# Linear Algebra, scalars to find det(A)

1. Feb 25, 2014

### concon

1. The problem statement, all variables and given/known data
Let X1, X2,.....,Xn be scalars. Calculate det(A) where
A= nxn matrix with [ x1+1 x1+2......x1+n
x2+1 x2+2......x2+n
.... .... .....
xn+1 xn+2......xn+n]

2. Relevant equations
det(A) = (aij)(-1)^(i+j)det(aij)

3. The attempt at a solution

I have no clue how to even begin solving this problem I tried using above formula to no avail.

2. Feb 25, 2014

### concon

Spacing on matrix got messed up so imagine it with the rows lined up correctly

3. Feb 25, 2014

### AlephZero

Review what you know about how determinants, row (or column) operations on the matrix, and linear dependence.

Hint: the answer is very simple, when n > 2.

4. Feb 25, 2014

### concon

Can you explain a little more about what operations you are talking about? I am really confused!

5. Feb 25, 2014

### kduna

Have you tried computing the determinant for small n? Such as a 2x2, 3x3, 4x4. I'd recommend doing that.

6. Feb 25, 2014

### concon

How would that help me calculate the determinant when n is unknown?

7. Feb 25, 2014

### Ray Vickson

Start with simple cases of, say, n = 2, 3 and maybe 4, just to see what is going on. Then do it for general n.

8. Feb 25, 2014

### AlephZero

The answer doesn't depend on n, except that n = 1 and n = 2 are special cases.

I don't know how to give you any more help than "think about row and column operations on the matrix, and linear dependence" without telling you the answer.

Writing out the matrix in full, for n = 3 or n = 4, might help.

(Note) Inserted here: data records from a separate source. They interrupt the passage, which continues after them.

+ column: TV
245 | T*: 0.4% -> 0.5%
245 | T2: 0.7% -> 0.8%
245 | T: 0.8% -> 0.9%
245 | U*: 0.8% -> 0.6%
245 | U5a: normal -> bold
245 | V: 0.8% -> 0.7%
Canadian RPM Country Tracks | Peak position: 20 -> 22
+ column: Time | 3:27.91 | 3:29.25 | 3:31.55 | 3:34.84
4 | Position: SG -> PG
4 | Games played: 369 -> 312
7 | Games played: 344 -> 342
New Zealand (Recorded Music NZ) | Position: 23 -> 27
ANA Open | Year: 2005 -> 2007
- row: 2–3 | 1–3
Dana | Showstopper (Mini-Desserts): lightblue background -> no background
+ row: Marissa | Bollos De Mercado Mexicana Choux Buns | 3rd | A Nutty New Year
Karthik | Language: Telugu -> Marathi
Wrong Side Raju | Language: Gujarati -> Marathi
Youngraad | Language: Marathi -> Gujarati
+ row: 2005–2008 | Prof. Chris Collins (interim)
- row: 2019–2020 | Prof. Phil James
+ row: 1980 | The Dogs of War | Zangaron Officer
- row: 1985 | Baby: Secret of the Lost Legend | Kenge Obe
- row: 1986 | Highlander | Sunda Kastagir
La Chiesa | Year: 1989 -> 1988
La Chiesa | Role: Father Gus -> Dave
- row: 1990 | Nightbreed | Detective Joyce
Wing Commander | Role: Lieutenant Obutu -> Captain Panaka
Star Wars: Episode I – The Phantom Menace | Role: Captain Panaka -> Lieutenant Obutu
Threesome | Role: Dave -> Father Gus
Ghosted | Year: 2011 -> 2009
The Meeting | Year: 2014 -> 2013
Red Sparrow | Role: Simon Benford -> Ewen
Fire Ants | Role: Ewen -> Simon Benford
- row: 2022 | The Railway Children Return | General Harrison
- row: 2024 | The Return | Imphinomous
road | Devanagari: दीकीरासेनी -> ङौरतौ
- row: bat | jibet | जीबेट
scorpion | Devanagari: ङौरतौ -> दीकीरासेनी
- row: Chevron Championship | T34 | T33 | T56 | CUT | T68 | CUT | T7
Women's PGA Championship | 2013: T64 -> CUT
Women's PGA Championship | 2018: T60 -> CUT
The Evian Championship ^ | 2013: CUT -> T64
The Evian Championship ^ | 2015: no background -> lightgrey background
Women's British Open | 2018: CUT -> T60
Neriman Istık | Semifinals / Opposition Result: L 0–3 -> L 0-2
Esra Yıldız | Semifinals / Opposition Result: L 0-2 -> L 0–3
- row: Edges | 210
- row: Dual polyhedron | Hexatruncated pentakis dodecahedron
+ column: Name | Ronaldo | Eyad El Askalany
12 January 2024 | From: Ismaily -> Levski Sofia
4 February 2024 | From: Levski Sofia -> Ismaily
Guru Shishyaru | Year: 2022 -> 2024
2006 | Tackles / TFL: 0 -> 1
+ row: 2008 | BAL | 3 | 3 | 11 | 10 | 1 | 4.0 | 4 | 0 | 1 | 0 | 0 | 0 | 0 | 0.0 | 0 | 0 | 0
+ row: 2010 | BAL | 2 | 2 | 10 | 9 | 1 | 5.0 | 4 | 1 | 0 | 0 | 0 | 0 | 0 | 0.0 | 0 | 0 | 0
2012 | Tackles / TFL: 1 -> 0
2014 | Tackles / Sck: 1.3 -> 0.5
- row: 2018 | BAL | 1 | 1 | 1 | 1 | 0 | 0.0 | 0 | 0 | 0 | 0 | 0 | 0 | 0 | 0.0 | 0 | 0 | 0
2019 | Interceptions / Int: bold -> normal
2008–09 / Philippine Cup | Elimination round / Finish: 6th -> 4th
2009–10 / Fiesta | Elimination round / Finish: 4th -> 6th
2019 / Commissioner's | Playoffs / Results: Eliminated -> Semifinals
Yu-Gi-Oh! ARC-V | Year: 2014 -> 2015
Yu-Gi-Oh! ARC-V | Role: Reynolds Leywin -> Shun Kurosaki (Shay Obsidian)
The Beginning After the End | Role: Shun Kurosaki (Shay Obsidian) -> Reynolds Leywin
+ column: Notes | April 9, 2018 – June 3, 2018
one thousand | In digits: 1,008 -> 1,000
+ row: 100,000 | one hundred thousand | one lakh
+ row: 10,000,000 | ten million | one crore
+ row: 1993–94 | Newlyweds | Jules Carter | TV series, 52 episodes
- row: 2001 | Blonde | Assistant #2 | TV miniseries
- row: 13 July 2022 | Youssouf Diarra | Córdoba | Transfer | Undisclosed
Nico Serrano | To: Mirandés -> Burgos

If the only thing you know about determinants is your "relevant equation"
det(A) = (aij)(-1)^(i+j)det(aij)
I think you missed a lot of stuff in class, or you haven't read your textbook.

9. Feb 26, 2014

### concon

Yes I did computr for 2 by 2 and 3 by 3, but I do not see a relationship between the determinants. How do I calculate det(A) for nxn?

10. Feb 26, 2014

### concon

Okay I did determinant calculation for 2x2 and 3x3. How do I calculate for nxn? Please help!

11. Feb 26, 2014

### pasmith

Two hints:
(1) Why is $\det A = B(x_2, \dots, x_n)x_1 + C(x_2, \dots, x_n)$ for some functions $B$ and $C$?
(2) What is the determinant of a matrix with two identical rows?

12. Feb 26, 2014

### concon

1. I have no clue

2. determinant would be zero. Is the answer zero?

13. Feb 26, 2014

### Ray Vickson

So, what did you get for n = 2 and for n = 3?

14. Feb 27, 2014

### concon

For n=2 det(A)= (x1 +1)(x2 +2) - (x1 +2)(x2 +1)
How does that correlate to unknown n?

15. Feb 27, 2014

### Ray Vickson

What do you get for n = 3? I mean, expand out everything and simplify it down to as small an expression as you can get. I am 100% serious. Looking at just n = 2 is not enough to reveal the pattern.

16. Feb 27, 2014

### AlephZero

Can you think of a way to do row or column operations on the matrix, to make two rows identical, and not change the determinant?

17. Feb 27, 2014

### concon

Hey I actually just figured out how to solve it by using row operations and linear dependence and I got zero as the determinant. Is this correct?